→ **CONSIGNE 1**: D'après l'extrait sur les alternatives au soja, quels ingrédients entrent dans le mélange que Serge donne à ses cochons ? Citez-les tous.
═════ EXTRAIT SOURCE ═════
Quelques pistes d’alternatives

Nolwenn WEILER

04 / 2009

Principale porte d’entrée des OGM en Europe, l’alimentation animale à base de soja entraîne déforestation et destruction de la paysannerie dans les pays producteurs. Ce système induit aussi une forte dépendance des pays importateurs. En matière de protéines végétales, indispensables à la croissance du bétail, il existe pourtant diverses alternatives au soja, et aux OGM. Doublées d’un changement d’organisation du système agricole, elles permettraient de sortir de ce cercle aberrant d’importation de millions de tonnes de nourriture pour du bétail dont on ré-exporte une partie ensuite.

Chez Serge, paysan dans le Sud-ouest de la France, les 50 cochons élevés chaque année n’ingèrent pas un tourteau de soja : « Nous leur donnons un mélange à base d’avoine, de triticale ou de blé et de pois ou de féverole. Nous achetons 40% de l’orge consommé. Tout le reste est produit sur la ferme. » Avant 1993, la ferme de 60 hectares de Serge et de ses deux associés n’élevait que des porcs, en hors-sol, nourris à 100% par des céréales, achetées, et du soja, acheté lui aussi, et importé. Bien qu’elle produise 55% de ses protéines, la France est en effet le plus gros importateur et consommateur européen de tourteaux de soja, dont la majorité viennent du Brésil : 22% du soja exporté par le Brésil est destiné à la France. Des OGM se retrouvent ainsi dans nos assiettes, sans la moindre mention de leur présence sur une étiquette.
═════ DONNÉES DU JEU ═════
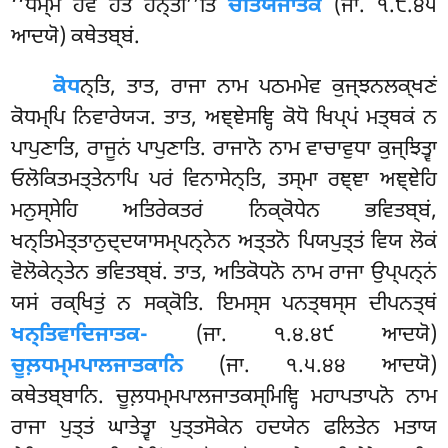
‘‘ਧਮ੍ਮੋ ਹਵੇ ਹਤੋ ਹਨ੍ਤੀ’’ਤਿ
ਚੇਤਿਯਜਾਤਕਂ
(ਜਾ. ੧.੮.੪੫
ਆਦਯੋ) ਕਥੇਤਬ੍ਬਂ.
ਕੋਧ
ਨ੍ਤਿ, ਤਾਤ, ਰਾਜਾ ਨਾਮ ਪਠਮਮੇਵ ਕੁਜ੍ਝਨਲਕ੍ਖਣਂ
ਕੋਧਮ੍ਪਿ ਨਿਵਾਰੇਯ੍ਯ. ਤਾਤ, ਅਞ੍ਞੇਸਞ੍ਹਿ ਕੋਧੋ ਖਿਪ੍ਪਂ ਮਤ੍ਥਕਂ ਨ
ਪਾਪੁਣਾਤਿ, ਰਾਜੂਨਂ ਪਾਪੁਣਾਤਿ. ਰਾਜਾਨੋ ਨਾਮ ਵਾਚਾਵੁਧਾ ਕੁਜ੍ਝਿਤ੍ਵਾ
ਓਲੋਕਿਤਮਤ੍ਤੇਨਾਪਿ ਪਰਂ ਵਿਨਾਸੇਨ੍ਤਿ, ਤਸ੍ਮਾ ਰਞ੍ਞਾ ਅਞ੍ਞੇਹਿ
ਮਨੁਸ੍ਸੇਹਿ ਅਤਿਰੇਕਤਰਂ ਨਿਕ੍ਕੋਧੇਨ ਭਵਿਤਬ੍ਬਂ,
ਖਨ੍ਤਿਮੇਤ੍ਤਾਨੁਦ੍ਦਯਾਸਮ੍ਪਨ੍ਨੇਨ ਅਤ੍ਤਨੋ ਪਿਯਪੁਤ੍ਤਂ ਵਿਯ ਲੋਕਂ
ਵੋਲੋਕੇਨ੍ਤੇਨ ਭਵਿਤਬ੍ਬਂ. ਤਾਤ, ਅਤਿਕੋਧਨੋ ਨਾਮ ਰਾਜਾ ਉਪ੍ਪਨ੍ਨਂ
ਯਸਂ ਰਕ੍ਖਿਤੁਂ ਨ ਸਕ੍ਕੋਤਿ. ਇਮਸ੍ਸ ਪਨਤ੍ਥਸ੍ਸ ਦੀਪਨਤ੍ਥਂ
ਖਨ੍ਤਿਵਾਦਿਜਾਤਕ-
(ਜਾ. ੧.੪.੪੯ ਆਦਯੋ)
ਚੂਲ਼ਧਮ੍ਮਪਾਲਜਾਤਕਾਨਿ
(ਜਾ. ੧.੫.੪੪ ਆਦਯੋ)
ਕਥੇਤਬ੍ਬਾਨਿ. ਚੂਲ਼ਧਮ੍ਮਪਾਲਜਾਤਕਸ੍ਮਿਞ੍ਹਿ ਮਹਾਪਤਾਪਨੋ ਨਾਮ
ਰਾਜਾ ਪੁਤ੍ਤਂ ਘਾਤੇਤ੍ਵਾ
ਪੁਤ੍ਤਸੋਕੇਨ ਹਦਯੇਨ ਫਲਿਤੇਨ ਮਤਾਯ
═════
→ **CONSIGNE 2**: Recopiez à l'identique toutes les lignes des enregistrements ci-dessus, en omettant les images.

→ **RÉPONSE FINALE 1**: Avoine, triticale, blé, pois, féverole

→ **RÉPONSE FINALE 2**:
‘‘ਧਮ੍ਮੋ ਹਵੇ ਹਤੋ ਹਨ੍ਤੀ’’ਤਿ
ਚੇਤਿਯਜਾਤਕਂ
(ਜਾ. ੧.੮.੪੫
ਆਦਯੋ) ਕਥੇਤਬ੍ਬਂ.
ਕੋਧ
ਨ੍ਤਿ, ਤਾਤ, ਰਾਜਾ ਨਾਮ ਪਠਮਮੇਵ ਕੁਜ੍ਝਨਲਕ੍ਖਣਂ
ਕੋਧਮ੍ਪਿ ਨਿਵਾਰੇਯ੍ਯ. ਤਾਤ, ਅਞ੍ਞੇਸਞ੍ਹਿ ਕੋਧੋ ਖਿਪ੍ਪਂ ਮਤ੍ਥਕਂ ਨ
ਪਾਪੁਣਾਤਿ, ਰਾਜੂਨਂ ਪਾਪੁਣਾਤਿ. ਰਾਜਾਨੋ ਨਾਮ ਵਾਚਾਵੁਧਾ ਕੁਜ੍ਝਿਤ੍ਵਾ
ਓਲੋਕਿਤਮਤ੍ਤੇਨਾਪਿ ਪਰਂ ਵਿਨਾਸੇਨ੍ਤਿ, ਤਸ੍ਮਾ ਰਞ੍ਞਾ ਅਞ੍ਞੇਹਿ
ਮਨੁਸ੍ਸੇਹਿ ਅਤਿਰੇਕਤਰਂ ਨਿਕ੍ਕੋਧੇਨ ਭਵਿਤਬ੍ਬਂ,
ਖਨ੍ਤਿਮੇਤ੍ਤਾਨੁਦ੍ਦਯਾਸਮ੍ਪਨ੍ਨੇਨ ਅਤ੍ਤਨੋ ਪਿਯਪੁਤ੍ਤਂ ਵਿਯ ਲੋਕਂ
ਵੋਲੋਕੇਨ੍ਤੇਨ ਭਵਿਤਬ੍ਬਂ. ਤਾਤ, ਅਤਿਕੋਧਨੋ ਨਾਮ ਰਾਜਾ ਉਪ੍ਪਨ੍ਨਂ
ਯਸਂ ਰਕ੍ਖਿਤੁਂ ਨ ਸਕ੍ਕੋਤਿ. ਇਮਸ੍ਸ ਪਨਤ੍ਥਸ੍ਸ ਦੀਪਨਤ੍ਥਂ
ਖਨ੍ਤਿਵਾਦਿਜਾਤਕ-
(ਜਾ. ੧.੪.੪੯ ਆਦਯੋ)
ਚੂਲ਼ਧਮ੍ਮਪਾਲਜਾਤਕਾਨਿ
(ਜਾ. ੧.੫.੪੪ ਆਦਯੋ)
ਕਥੇਤਬ੍ਬਾਨਿ. ਚੂਲ਼ਧਮ੍ਮਪਾਲਜਾਤਕਸ੍ਮਿਞ੍ਹਿ ਮਹਾਪਤਾਪਨੋ ਨਾਮ
ਰਾਜਾ ਪੁਤ੍ਤਂ ਘਾਤੇਤ੍ਵਾ
ਪੁਤ੍ਤਸੋਕੇਨ ਹਦਯੇਨ ਫਲਿਤੇਨ ਮਤਾਯ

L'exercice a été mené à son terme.